> **About this task**: Write out the text read from every record below again, substituting "4uKey" for each occurrence of "Tenorshare 4uKey" and leaving everything else unchanged. Leave the pictures out of your answer.

(Collection entries)
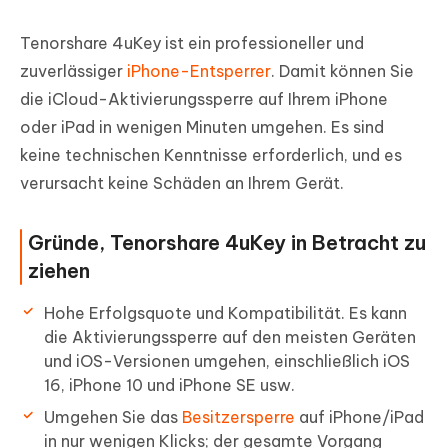
Tenorshare 4uKey ist ein professioneller und
zuverlässiger
iPhone-Entsperrer
. Damit können Sie
die iCloud-Aktivierungssperre auf Ihrem iPhone
oder iPad in wenigen Minuten umgehen. Es sind
keine technischen Kenntnisse erforderlich, und es
verursacht keine Schäden an Ihrem Gerät.
Gründe, Tenorshare 4uKey in Betracht zu
ziehen
Hohe Erfolgsquote und Kompatibilität. Es kann
die Aktivierungssperre auf den meisten Geräten
und iOS-Versionen umgehen, einschließlich iOS
16, iPhone 10 und iPhone SE usw.
Umgehen Sie das
Besitzersperre
auf iPhone/iPad
in nur wenigen Klicks; der gesamte Vorgang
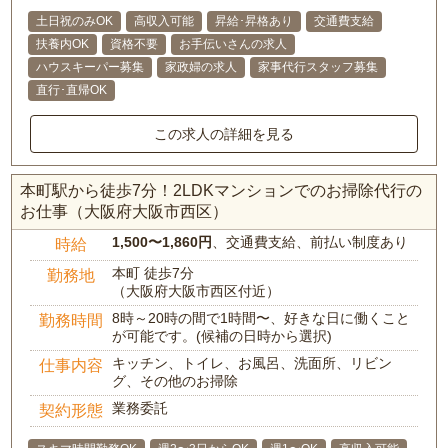
土日祝のみOK
高収入可能
昇給･昇格あり
交通費支給
扶養内OK
資格不要
お手伝いさんの求人
ハウスキーパー募集
家政婦の求人
家事代行スタッフ募集
直行･直帰OK
この求人の詳細を見る
本町駅から徒歩7分！2LDKマンションでのお掃除代行の
お仕事（大阪府大阪市西区）
1,500〜1,860円
、交通費支給、前払い制度あり
時給
本町 徒歩7分
勤務地
（大阪府大阪市西区付近）
8時～20時の間で1時間〜、好きな日に働くこと
勤務時間
が可能です。(候補の日時から選択)
キッチン、トイレ、お風呂、洗面所、リビン
仕事内容
グ、その他のお掃除
業務委託
契約形態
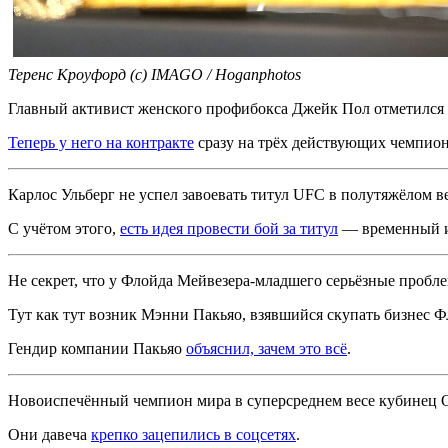
Теренс Кроуфорд (с) IMAGO / Hoganphotos
Главный активист женского профибокса Джейк Пол отметился
Теперь у него на контракте
сразу на трёх действующих чемпион
Карлос Ульберг не успел завоевать титул UFC в полутяжёлом ве
С учётом этого,
есть идея провести бой за титул
— временный и
Не секрет, что у Флойда Мейвезера-младшего серьёзные пробл
Тут как тут возник Мэнни Пакьяо, взявшийся скупать бизнес Ф
Гендир компании Пакьяо
объяснил, зачем это всё
.
Новоиспечённый чемпион мира в суперсреднем весе кубинец 
Они давеча
крепко зацепились в соцсетях
.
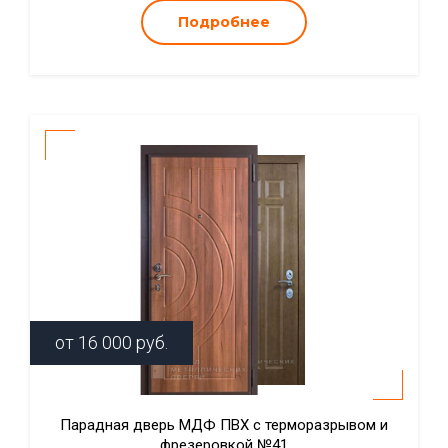
Подробнее
от
16 000
руб.
Парадная дверь МДФ ПВХ с терморазрывом и
фрезеровкой №41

> **Reply to the exercise**:
4uKey ist ein professioneller und
zuverlässiger
iPhone-Entsperrer
. Damit können Sie
die iCloud-Aktivierungssperre auf Ihrem iPhone
oder iPad in wenigen Minuten umgehen. Es sind
keine technischen Kenntnisse erforderlich, und es
verursacht keine Schäden an Ihrem Gerät.
Gründe, 4uKey in Betracht zu
ziehen
Hohe Erfolgsquote und Kompatibilität. Es kann
die Aktivierungssperre auf den meisten Geräten
und iOS-Versionen umgehen, einschließlich iOS
16, iPhone 10 und iPhone SE usw.
Umgehen Sie das
Besitzersperre
auf iPhone/iPad
in nur wenigen Klicks; der gesamte Vorgang
土日祝のみOK
高収入可能
昇給･昇格あり
交通費支給
扶養内OK
資格不要
お手伝いさんの求人
ハウスキーパー募集
家政婦の求人
家事代行スタッフ募集
直行･直帰OK
この求人の詳細を見る
本町駅から徒歩7分！2LDKマンションでのお掃除代行の
お仕事（大阪府大阪市西区）
1,500〜1,860円
、交通費支給、前払い制度あり
時給
本町 徒歩7分
勤務地
（大阪府大阪市西区付近）
8時～20時の間で1時間〜、好きな日に働くこと
勤務時間
が可能です。(候補の日時から選択)
キッチン、トイレ、お風呂、洗面所、リビン
仕事内容
グ、その他のお掃除
業務委託
契約形態
Теренс Кроуфорд (с) IMAGO / Hoganphotos
Главный активист женского профибокса Джейк Пол отметился
Теперь у него на контракте
сразу на трёх действующих чемпион
Карлос Ульберг не успел завоевать титул UFC в полутяжёлом ве
С учётом этого,
есть идея провести бой за титул
— временный и
Не секрет, что у Флойда Мейвезера-младшего серьёзные пробл
Тут как тут возник Мэнни Пакьяо, взявшийся скупать бизнес Ф
Гендир компании Пакьяо
объяснил, зачем это всё
.
Новоиспечённый чемпион мира в суперсреднем весе кубинец 
Они давеча
крепко зацепились в соцсетях
.
Подробнее
от
16 000
руб.
Парадная дверь МДФ ПВХ с терморазрывом и
фрезеровкой №41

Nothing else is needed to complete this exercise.